3A: Pursue the creation of faculty-led study abroad programs

In recent years, several short-term study abroad programs led by Trinity faculty have provided students distinctive international learning experiences. These programs provide added value by allowing our students to work closely with Trinity faculty members in an international setting while taking rigorous classes that align with the goals of the Pathways curriculum. Since students travel and learn together as a cohort, they often bring their experiences back to campus in a meaningful way, weaving these experiences and personal relationships more deeply into their overall Trinity experience. We will explore creating equally rich additional programs by developing appropriate curricular goals, risk management procedures, assessment metrics, and oversight that prioritize academic rigor, student safety, and administrative cost efficiency.

We will find more effective ways to deliver high quality international experiences to a greater number of Trinity students, especially among student populations with historically low participation in study abroad. Our goal is to find and achieve the ideal balance of faculty-led and third-party programs for Trinity.


Faculty-led Study Abroad and Research Opportunities

In the 2016-17 Academic Year, Trinity sponsored 19 international study abroad and research opportunities for undergraduate students.


professor and student together in Cuba

Cultura Cubana

Faculty-led course encourages students to explore Santiago de Cuba, Havana, and beyond

For the second time, a collection of Trinity students traveled to Cuba in a course that explored the politics, culture, and environment of the island. Led by political science professor Katsuo Nishikawa, biology professor Kelly Lyons, and San Antonio artist Stuart Allen, the group traveled from Santiago de Cuba in the southeast to Havana in the northwest. The students journeyed throughout Cuba for two weeks during winter break, following a fall preparation course that taught them about Cuban history and society.

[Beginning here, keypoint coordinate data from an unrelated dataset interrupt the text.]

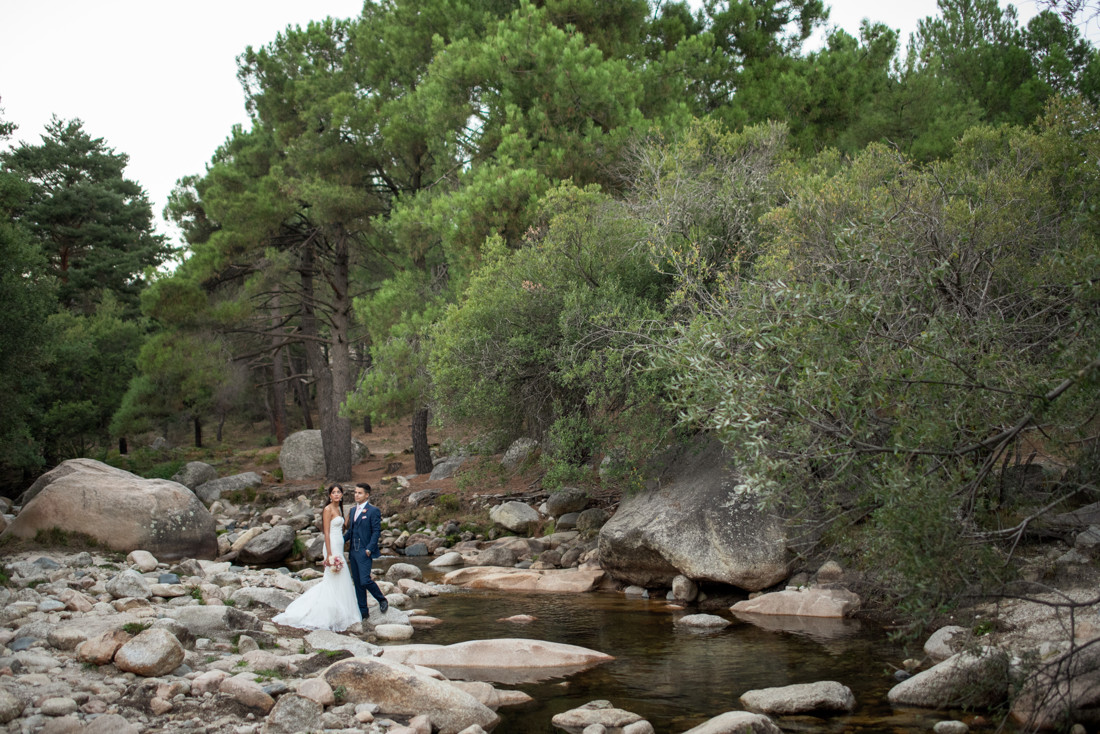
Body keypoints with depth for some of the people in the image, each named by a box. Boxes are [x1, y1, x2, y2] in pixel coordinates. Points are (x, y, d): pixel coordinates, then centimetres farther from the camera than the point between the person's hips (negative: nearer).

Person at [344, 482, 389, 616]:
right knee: (357, 583, 9)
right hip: (353, 552, 7)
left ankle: (382, 600, 8)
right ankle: (363, 611, 15)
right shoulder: (353, 510, 16)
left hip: (365, 552, -7)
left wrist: (369, 549, -17)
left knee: (365, 580, -15)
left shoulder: (373, 511, -6)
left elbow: (376, 531, -10)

While in Cuba, students had the opportunity to interview Cuban citizens and ask questions about life in Cuba, freedom of speech, their opinions regarding Communism, and how they viewed the normalization of relations with the U.S. Through these interactions and various excursions, the students were also able to observe Cubans’ agricultural lifestyle and the lack of industrialization. Students and faculty discussed sustainability and how the physical and political isolation of the island has contributed to its current economic state.

Among other highlights, the group visited Havana’s botanical gardens, organic farms in Viñales, live music concerts, Havana’s Malecón, and the Cathedral of the Virgin Mary of the Immaculate Conception. Students earned three hours of course credit in either political science, international studies, economics, or biology.